Exercise aim
Beginning at the line with "left eye: (537, 350)", output each line to the end of the listing below exactly, please.

Data for this task

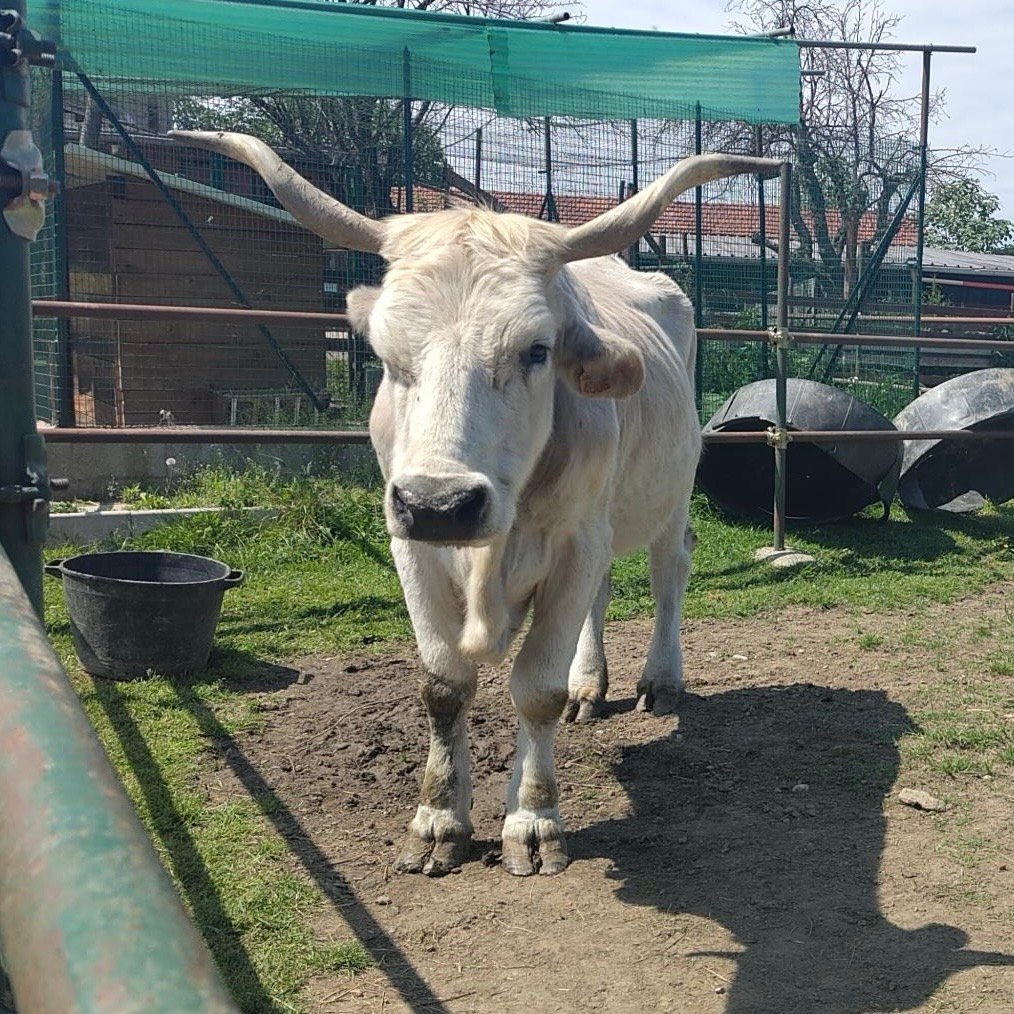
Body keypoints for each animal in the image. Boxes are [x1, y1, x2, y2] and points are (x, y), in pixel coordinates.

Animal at [170, 131, 775, 877]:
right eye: (384, 354)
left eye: (537, 350)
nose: (440, 504)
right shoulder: (414, 548)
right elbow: (444, 685)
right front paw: (437, 820)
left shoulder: (573, 541)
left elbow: (535, 689)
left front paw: (534, 819)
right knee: (602, 596)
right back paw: (589, 686)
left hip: (667, 495)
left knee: (669, 574)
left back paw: (659, 680)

Solution to this problem
left eye: (537, 350)
nose: (440, 504)
right shoulder: (414, 548)
right elbow: (444, 685)
right front paw: (437, 820)
left shoulder: (573, 541)
left elbow: (535, 689)
left front paw: (534, 819)
right knee: (602, 596)
right back paw: (589, 686)
left hip: (667, 495)
left knee: (669, 574)
left back paw: (659, 680)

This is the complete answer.